Two different patterns in miRNA signature were observed in obese rats as compared with the non-obese ones independently or not of the presence of MI. The first one included miRNAs 19a-3p, 144-5p and 301a-3p, which were down-regulated in the obese rats as compared to the other two groups, suggesting a specific modulation of obesity. In fact, an association between adiposity and each of these miRNAs was observed. Moreover, we have found an association between HOMA levels and miRNA 144-5p, confirming previous observations, which implies it to be a potential regulator of insulin sensitivity in obese patients or patients with type 2 diabetes43. In addition, and confirming previous observations44,45, our data support a potential role of miRNA 19a-3p as a negative regulator of cardiac hypertrophy. A similar role for the miRNA 144-5p can be suggested that, in addition to its ability to modulate oxidative stress46, could explain the observation that lower levels of miRNA 144-5p have been associated with chronic heart failure or future MI47. The specific role of miRNA 301a-3p in our model is unclear, although a modulatory role of inflammatory/immune response in different scenarios48,49 has been suggested.

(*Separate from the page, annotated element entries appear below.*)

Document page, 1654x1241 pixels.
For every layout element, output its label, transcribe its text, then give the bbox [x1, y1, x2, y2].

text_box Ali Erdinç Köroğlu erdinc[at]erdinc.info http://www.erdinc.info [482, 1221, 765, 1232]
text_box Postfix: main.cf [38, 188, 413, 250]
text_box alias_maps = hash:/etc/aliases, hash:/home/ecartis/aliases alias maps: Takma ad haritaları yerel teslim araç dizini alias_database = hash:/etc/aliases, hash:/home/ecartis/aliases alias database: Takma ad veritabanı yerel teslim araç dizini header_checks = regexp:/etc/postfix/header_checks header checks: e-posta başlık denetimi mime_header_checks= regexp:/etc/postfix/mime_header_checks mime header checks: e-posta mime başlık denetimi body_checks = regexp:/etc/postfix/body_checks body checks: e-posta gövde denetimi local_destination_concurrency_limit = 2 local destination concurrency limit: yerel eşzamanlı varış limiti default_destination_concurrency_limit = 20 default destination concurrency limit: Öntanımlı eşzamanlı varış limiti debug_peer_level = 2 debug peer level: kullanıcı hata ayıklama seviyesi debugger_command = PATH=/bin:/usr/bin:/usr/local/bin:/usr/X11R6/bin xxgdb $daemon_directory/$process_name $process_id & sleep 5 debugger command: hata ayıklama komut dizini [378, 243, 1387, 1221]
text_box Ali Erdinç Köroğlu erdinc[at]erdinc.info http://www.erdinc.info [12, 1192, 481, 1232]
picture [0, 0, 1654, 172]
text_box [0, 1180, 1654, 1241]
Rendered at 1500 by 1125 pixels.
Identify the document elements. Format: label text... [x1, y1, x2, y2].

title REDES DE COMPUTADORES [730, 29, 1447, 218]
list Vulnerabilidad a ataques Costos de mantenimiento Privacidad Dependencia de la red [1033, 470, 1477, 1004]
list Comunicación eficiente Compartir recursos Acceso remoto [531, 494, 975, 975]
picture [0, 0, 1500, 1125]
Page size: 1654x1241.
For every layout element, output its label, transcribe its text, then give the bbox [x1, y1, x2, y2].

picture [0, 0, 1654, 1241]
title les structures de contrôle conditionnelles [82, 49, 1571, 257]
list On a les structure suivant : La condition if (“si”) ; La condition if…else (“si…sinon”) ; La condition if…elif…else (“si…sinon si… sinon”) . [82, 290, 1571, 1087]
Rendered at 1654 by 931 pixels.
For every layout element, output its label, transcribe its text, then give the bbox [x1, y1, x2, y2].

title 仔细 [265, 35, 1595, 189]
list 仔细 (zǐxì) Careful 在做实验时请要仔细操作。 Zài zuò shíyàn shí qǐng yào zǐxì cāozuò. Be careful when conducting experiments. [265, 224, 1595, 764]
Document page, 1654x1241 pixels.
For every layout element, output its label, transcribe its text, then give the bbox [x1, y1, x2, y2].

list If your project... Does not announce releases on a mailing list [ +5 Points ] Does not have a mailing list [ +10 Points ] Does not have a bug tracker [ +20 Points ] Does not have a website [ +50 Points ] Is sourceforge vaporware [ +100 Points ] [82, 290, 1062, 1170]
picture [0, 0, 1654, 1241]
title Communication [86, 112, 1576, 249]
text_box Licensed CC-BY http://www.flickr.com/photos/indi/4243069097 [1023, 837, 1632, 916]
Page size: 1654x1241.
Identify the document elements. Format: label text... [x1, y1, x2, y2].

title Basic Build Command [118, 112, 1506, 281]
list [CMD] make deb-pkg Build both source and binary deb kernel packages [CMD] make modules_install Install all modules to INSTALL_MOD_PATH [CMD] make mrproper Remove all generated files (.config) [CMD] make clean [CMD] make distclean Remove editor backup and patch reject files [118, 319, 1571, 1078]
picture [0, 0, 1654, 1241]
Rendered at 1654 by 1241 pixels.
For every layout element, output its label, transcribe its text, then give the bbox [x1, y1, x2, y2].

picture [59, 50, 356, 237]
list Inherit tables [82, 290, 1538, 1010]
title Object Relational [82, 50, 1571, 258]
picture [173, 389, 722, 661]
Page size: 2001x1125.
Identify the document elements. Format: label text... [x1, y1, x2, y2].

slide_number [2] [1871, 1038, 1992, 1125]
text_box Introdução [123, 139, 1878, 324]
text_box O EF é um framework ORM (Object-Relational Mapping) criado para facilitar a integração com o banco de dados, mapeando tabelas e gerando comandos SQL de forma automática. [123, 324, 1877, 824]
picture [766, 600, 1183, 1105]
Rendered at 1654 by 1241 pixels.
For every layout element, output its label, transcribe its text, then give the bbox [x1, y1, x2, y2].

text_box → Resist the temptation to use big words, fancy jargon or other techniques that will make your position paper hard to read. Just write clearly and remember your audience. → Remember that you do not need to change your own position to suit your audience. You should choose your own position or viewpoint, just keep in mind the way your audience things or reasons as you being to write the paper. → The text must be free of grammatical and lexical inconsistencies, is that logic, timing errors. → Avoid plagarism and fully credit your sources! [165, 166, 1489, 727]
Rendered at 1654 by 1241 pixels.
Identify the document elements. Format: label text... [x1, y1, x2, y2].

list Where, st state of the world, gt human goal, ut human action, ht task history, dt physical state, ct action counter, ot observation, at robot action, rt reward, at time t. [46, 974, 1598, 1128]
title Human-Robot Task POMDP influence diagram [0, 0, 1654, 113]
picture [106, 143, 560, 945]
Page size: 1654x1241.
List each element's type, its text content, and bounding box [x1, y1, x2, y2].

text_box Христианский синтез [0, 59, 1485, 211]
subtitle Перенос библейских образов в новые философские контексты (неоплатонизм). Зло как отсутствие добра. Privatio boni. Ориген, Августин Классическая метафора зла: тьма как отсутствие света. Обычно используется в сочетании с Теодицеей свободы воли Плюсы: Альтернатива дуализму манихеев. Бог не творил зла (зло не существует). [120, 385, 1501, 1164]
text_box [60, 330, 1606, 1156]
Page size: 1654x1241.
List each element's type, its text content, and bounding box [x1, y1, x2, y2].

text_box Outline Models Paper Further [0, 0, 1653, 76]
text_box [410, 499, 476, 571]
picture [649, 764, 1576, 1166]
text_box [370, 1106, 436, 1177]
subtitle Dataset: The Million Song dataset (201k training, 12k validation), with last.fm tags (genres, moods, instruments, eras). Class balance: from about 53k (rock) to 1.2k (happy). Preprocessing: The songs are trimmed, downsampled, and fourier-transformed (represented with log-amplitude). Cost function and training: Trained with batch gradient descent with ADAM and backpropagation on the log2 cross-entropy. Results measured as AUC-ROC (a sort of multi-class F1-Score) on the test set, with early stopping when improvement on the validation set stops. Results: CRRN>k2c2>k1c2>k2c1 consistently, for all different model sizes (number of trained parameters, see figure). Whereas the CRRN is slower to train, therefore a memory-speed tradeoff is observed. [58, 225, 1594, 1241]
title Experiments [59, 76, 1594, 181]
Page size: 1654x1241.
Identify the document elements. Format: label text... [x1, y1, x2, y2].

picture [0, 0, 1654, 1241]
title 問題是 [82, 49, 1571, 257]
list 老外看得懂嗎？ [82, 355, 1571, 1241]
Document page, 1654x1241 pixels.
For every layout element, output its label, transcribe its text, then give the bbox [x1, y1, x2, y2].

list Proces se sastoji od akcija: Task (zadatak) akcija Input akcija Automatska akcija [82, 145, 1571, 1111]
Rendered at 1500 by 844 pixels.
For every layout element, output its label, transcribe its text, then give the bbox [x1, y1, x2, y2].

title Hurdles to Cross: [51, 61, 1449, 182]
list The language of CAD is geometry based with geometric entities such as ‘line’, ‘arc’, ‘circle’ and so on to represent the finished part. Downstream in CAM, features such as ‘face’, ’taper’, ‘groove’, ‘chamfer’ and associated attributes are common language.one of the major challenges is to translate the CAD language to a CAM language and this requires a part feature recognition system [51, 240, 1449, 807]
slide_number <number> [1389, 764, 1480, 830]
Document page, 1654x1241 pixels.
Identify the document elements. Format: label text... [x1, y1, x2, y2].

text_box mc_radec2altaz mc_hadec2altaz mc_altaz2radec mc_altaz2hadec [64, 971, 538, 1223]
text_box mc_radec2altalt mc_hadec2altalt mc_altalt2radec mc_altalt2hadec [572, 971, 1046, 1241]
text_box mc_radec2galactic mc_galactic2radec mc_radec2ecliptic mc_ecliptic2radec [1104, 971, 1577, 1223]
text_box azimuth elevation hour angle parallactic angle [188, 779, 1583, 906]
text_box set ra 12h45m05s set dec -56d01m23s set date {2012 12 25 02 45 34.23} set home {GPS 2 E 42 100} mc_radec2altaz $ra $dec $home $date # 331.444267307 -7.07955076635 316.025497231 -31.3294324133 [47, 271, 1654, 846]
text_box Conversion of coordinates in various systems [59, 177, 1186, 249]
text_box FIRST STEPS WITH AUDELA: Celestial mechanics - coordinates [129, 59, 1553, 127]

A second very different pattern was observed in the case of miRNAs lef7f5p and 1260a in animals with MI: an upregulation in non-obese rats with a down-regulation in obese rats as compared with normal rats. This supports an important impact of obesity on the expression of miRNAs in the context of MI. Different studies have reported a protective role of miRNA let-7f in response to ischemia/reperfusion by reducing brain infarct volume50 or reducing apoptosis in cardiomyocytes or mice by regulating insulin-like growth factor-150. Therefore, if we consider our data in this context, it seems that this potential beneficial effect, which was observed in non-obese rats, disappears in obese ones. The potential role of miRNA 1260a is unclear since not so much information has been reported.

The significance/relevance of the fact that these miRNAs are associated with different lipid species, including cardiac mitochondrial CL and TGs, Lyso-PC or Lyso-PE, is unclear at this moment but it is possible to speculate that changes in cardiac lipid profile can be reflected in the miRNA signature. Correlations between lipid metabolism and several miRNAs has already been described, including miRNA122, miR-33/33*, miR27a/b, miR378/378*, miR-34a and miR-2151. In fact, circulating miR-122 is considered a marker of hepatic lipid metabolism. These data support that cardiac lipotoxicity could modulate miRNA profile and could be one potential mechanism through which cardiac lipotoxicity can affect cardiac function. Moreover, these different profiles of miRNAs and mitochondrial lipid observed between obese and non-obese rats with MI might serve as a tentative mechanistic explanation for the differences observed between both groups. In addition, they might determine different evolution and/or consequences of the MI in the context of obesity, although further investigation is required.

In summary, lipotoxicity is a well-known feature of the obese heart, which could be involved in the cardiac damage observed in obese patients. However, it seems that MI can also facilitate lipid accumulation in the heart through mechanisms unknown at the moment but can have functional consequences, since cardiac mitochondrial TG were independently associated with myocardial fibrosis. The lipid profile at mitochondrial level is not the same in obese and non-obese animals and could potentially determine a different evolution to MI in these two animal models over time. Moreover, obesity is associated with different circulating miRNAs profiles in the context of MI and they are associated with some lipid species. This could support that lipotoxicity could affect heart function by modulating miRNAs.